• **Excerpt to read**:
###

C. Except as may otherwise be set forth in this Agreement with respect to
particular matters, the Custodian shall be held only to the exercise of
reasonable care and diligence in carrying out the provisions of this Agreement,
provided that the Custodian shall not thereby be required to take any action
which is in contravention of any applicable law. The Fund agrees to indemnify
and hold harmless the Custodian and its nominees from all claims and liabilities
(including counsel fees) incurred or assessed against it or its nominees in
connection with the performance of this Agreement, except such as may arise from
its or its nominee's breach of the relevant standard of conduct set forth in
this Agreement. Without limiting the foregoing indemnification obligation of the
Fund, the Fund agrees to indemnify the Custodian and its nominees against any
liability the Custodian or such nominee may incur by reason of taxes assessed to
the Custodian or such nominee or other costs, liability or expense incurred by
the Custodian or such nominee resulting directly or indirectly from the fact
that portfolio securities or other property of the Fund are registered in the
name of the Custodian or such nominee.

###

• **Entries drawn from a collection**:

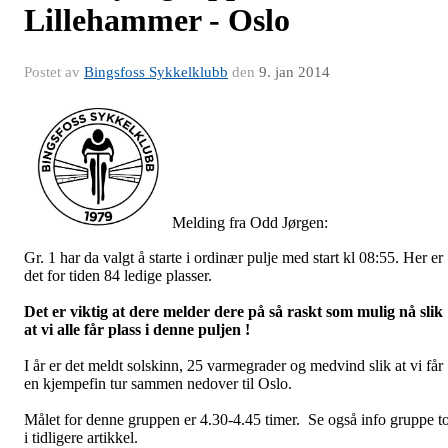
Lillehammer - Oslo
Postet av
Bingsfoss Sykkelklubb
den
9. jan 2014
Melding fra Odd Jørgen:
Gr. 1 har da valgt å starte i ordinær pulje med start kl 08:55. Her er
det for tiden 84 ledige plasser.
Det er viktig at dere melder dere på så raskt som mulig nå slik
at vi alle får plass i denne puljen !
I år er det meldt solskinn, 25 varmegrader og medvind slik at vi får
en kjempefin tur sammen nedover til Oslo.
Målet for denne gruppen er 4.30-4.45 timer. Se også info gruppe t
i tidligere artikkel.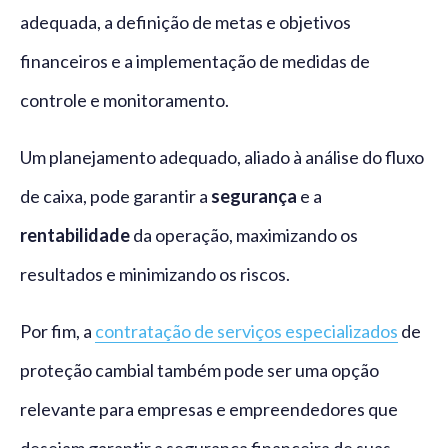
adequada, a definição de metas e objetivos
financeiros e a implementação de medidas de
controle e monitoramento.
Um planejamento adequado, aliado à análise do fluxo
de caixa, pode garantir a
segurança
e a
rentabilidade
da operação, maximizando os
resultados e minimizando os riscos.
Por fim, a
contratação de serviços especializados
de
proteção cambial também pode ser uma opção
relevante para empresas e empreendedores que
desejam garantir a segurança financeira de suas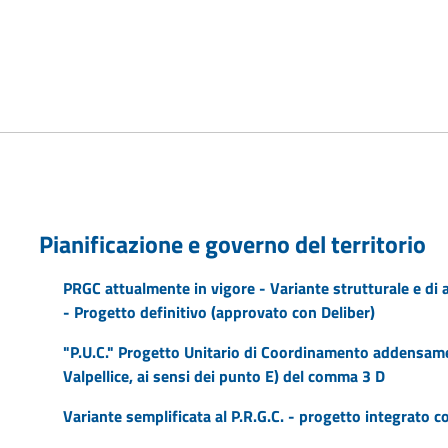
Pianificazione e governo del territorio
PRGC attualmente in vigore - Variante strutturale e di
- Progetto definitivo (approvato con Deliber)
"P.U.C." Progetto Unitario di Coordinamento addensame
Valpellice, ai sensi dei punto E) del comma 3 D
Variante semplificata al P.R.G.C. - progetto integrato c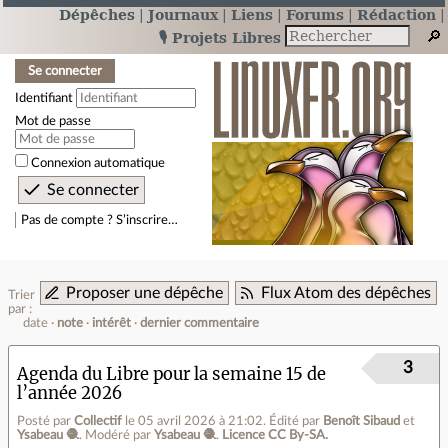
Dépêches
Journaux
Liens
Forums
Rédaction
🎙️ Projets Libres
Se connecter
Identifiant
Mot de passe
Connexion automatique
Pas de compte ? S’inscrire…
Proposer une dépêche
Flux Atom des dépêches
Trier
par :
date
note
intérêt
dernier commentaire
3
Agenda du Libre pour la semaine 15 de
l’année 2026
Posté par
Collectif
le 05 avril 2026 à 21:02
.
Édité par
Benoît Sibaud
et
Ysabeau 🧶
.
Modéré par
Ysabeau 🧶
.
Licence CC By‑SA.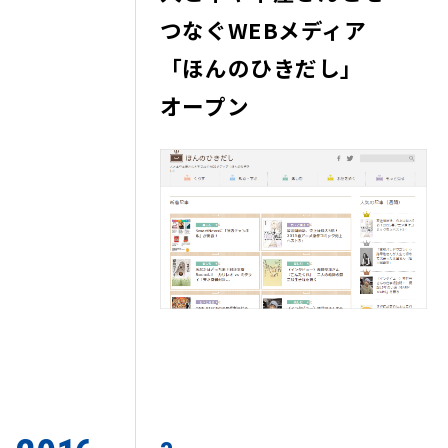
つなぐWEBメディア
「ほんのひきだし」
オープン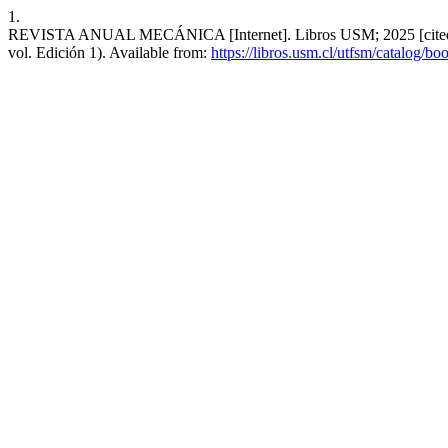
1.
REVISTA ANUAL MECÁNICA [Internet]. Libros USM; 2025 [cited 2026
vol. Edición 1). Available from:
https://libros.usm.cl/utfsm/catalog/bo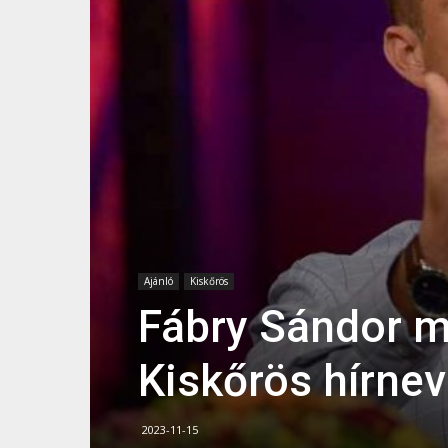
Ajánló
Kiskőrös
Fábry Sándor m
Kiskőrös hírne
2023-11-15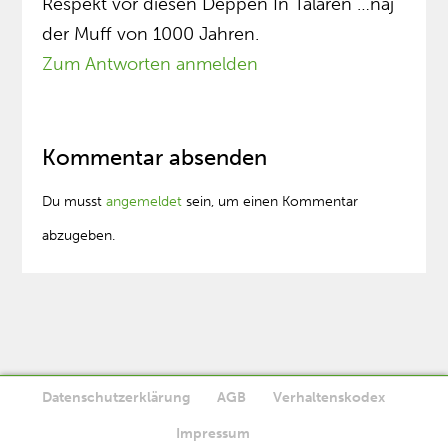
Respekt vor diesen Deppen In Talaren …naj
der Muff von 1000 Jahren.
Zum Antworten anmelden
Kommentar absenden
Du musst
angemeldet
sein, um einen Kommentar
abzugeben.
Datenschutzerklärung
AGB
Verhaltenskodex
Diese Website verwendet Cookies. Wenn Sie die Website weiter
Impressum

###

• **Check your understanding**:
[a] Decide whether each statement agrees with the custodian liability passage above, answering yes or no and quoting the deciding words: (i) The Custodian is held only to reasonable care and diligence in carrying out the Agreement. (ii) The Fund's indemnity extends to counsel fees. (iii) The Fund must indemnify the Custodian even for claims arising from the Custodian's own breach of the relevant standard of conduct.
[b] Continue the custodian liability passage above, starting after its last sentence.

• **Responses by item number**:
[a]
(i) Yes: "the Custodian shall be held only to the exercise of reasonable care and diligence in carrying out the provisions of this Agreement"
(ii) Yes: "(including counsel fees)"
(iii) No: "except such as may arise from its or its nominee's breach of the relevant standard of conduct set forth in this Agreement"

[b]
-32-
It is also understood that the Custodian shall not be liable for any loss
involving any securities, currencies, deposits or other property of the Fund,
whether maintained by it, a Subcustodian, an agent of the Custodian or a
Subcustodian, a Securities System, or a Banking Institution, or a loss arising
from a foreign currency transaction or contract, resulting from a Sovereign
Risk. A "Sovereign Risk" shall mean nationalization, expropriation, devaluation,
revaluation, confiscation, seizure, cancellation, destruction or similar action
by any governmental authority, de facto or de jure; or enactment, promulgation,
imposition or enforcement by any such governmental authority of currency
restrictions, exchange controls, taxes, levies or other charges affecting the
Fund's property; or acts of war, terrorism, insurrection or revolution; or any
other similar act or event beyond the Custodian's control.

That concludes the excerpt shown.